● Aim 1: Change "laser diode" to "laser" in the WDM PON patent text from "[0008] The optical" up to and including "optical amplifier (R-SOA).", and give that part again.
● Aim 2: Write what comes next in the WDM PON patent text, starting after its last sentence.

━━━ Extract to read ━━━

BACKGROUND OF THE INVENTION
[0002] 1. Field of the Invention
[0003] The present invention relates generally to a wavelength
division multiplexing passive optical network (WDM PON), and in
particular, to a WDM PON using fed light, with which a broadband
wireless communication network is combined.
[0004] 2. Description of the Related Art
[0005] Optical communication technology such as WDM or optical time
division multiplexing (OTDM) and wireless communication technology
such as code division multiple access (CDMA) have been
independently developed for use in a broadband communication
network.
[0006] FIG. 1 is a block diagram of a WDM PON using a mode-locked
light source according to the prior art.
[0007] As illustrated in FIG. 1, the conventional WDM PON consists
of a downlink structure using a mode-locked light source including
a broadband light source (BLS) 101 outputting an incoherent optical
signal used as fed light, an optical path module 102 setting paths
of the incoherent optical signal input from the BLS 101 and
up/downstream optical signals. In addition the conventional WDM PON
further consists of a first arrayed waveguide (AWG) 103
demultiplexing the incoherent optical signal input through the
optical path module 102 and multiplexing optical modulation signals
input from a plurality of optical transmitters 104-1 to 104-n. The
plurality of optical transmitters 104-1 to 104-n, each receiving
the incoherent optical signal demultiplexed by the first AWG 103
and optical-modulating the demultiplexed incoherent optical signal
so as to carry data for downstream transmission. A second AWG 105
demultiplexing the multiplexed downstream optical signal received
from the first AWG 103 in a wavelength basis, and optical receivers
106-1 to 106-m in the subscriber side for optical-detecting the
downstream optical signal demultiplexed by the second AWG 105.
[0008] The optical transmitters 104-1 to 104-n may use a
mode-locked Fabry-Perot laser diode (FP-LD) or a reflective
semiconductor optical amplifier (R-SOA).
[0009] FIG. 2 is a block diagram of an Radio-over-Fiber (RoF) link
for transmitting a radio frequency (RF) signal according to the
prior art.

━━━ Provided data ━━━

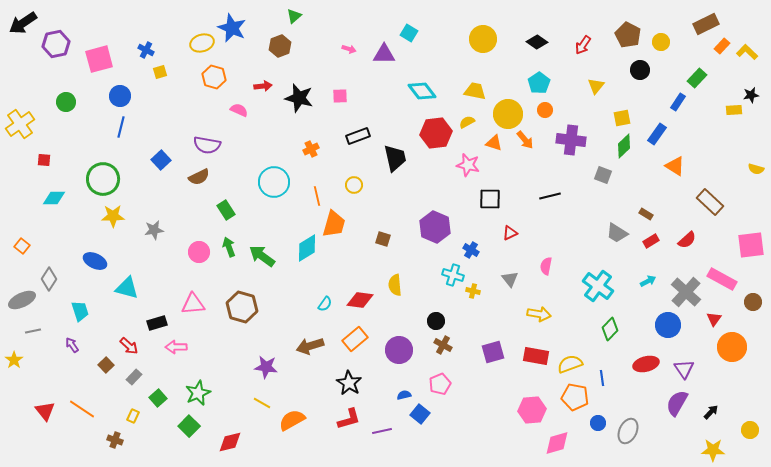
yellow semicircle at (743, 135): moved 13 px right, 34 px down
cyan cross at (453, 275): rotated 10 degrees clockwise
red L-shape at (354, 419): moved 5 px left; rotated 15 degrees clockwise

━━━

● Task response 1:
[0008] The optical transmitters 104-1 to 104-n may use a
mode-locked Fabry-Perot laser (FP-LD) or a reflective
semiconductor optical amplifier (R-SOA).

● Task response 2:
[0010] As illustrated in FIG. 2, the conventional Radio-over-Fiber
(RoF) link for transmitting an RF signal which is based on the
technology for transmitting an RF signal using optical fiber, in
which modulation data is generated by a central office (CO) 21,
optical-transmitted to a remote antenna unit 22, and
radio-transmitted by the remote antenna unit 22.
[0011] The CO 21 includes an RF oscillator 202 generating a
frequency signal for frequency modulation, a modulator 201 for
RF-modulation of the input data using the RF oscillator 202, and an
electro-optic (E/O) converter 203 for optical modulation of the
RF-modulated data.
[0012] The remote antenna unit 22, includes an optic-electro (O/E)
converter 204 for O/E-converting an optical signal transmitted from
the CO 21 and an antenna 204 for radio-transmitting the
O/E-converted RF modulation signal.
[0013] In the conventional art, in order to optical-transmit a high
frequency RF signal which is RF-modulated in the RoF link,
linearity of the E/O converter 203 must be excellent, and in
addition the modulation bandwidth thereof must be wide. In order to
provide for linearity and wide modulation bandwidth the
conventional E/O converter 203 of the RoF link uses an expensive
analog distribute feedback (DFB) laser, or an external optical
modulator is used as the E/O converter 203.
[0014] When the optical network illustrated in FIG. 1 and the RoF
link illustrated in FIG. 2 are used as a wired network and a
wireless network, respectively, it is difficult to effectively
manage the networks since connection between them using optical
fiber is necessary. In addition, when the optical network
illustrated in FIG. 1 and the RoF link illustrated in FIG. 2 are
combined, the RoF link is applied to the existing WDM PON. In that
case, the mode-locked FP-LD or the R-SOA cannot be used as a high
frequency E/O converter since it has too narrow a modulation
bandwidth.
[0015] Therefore, in order to link an existing WDM PON with a RoF
link without changing the structure of an existing WDM PON, there
is a need for an optical transmitter having a wide modulation
bandwidth in E/O conversion for optical transmission.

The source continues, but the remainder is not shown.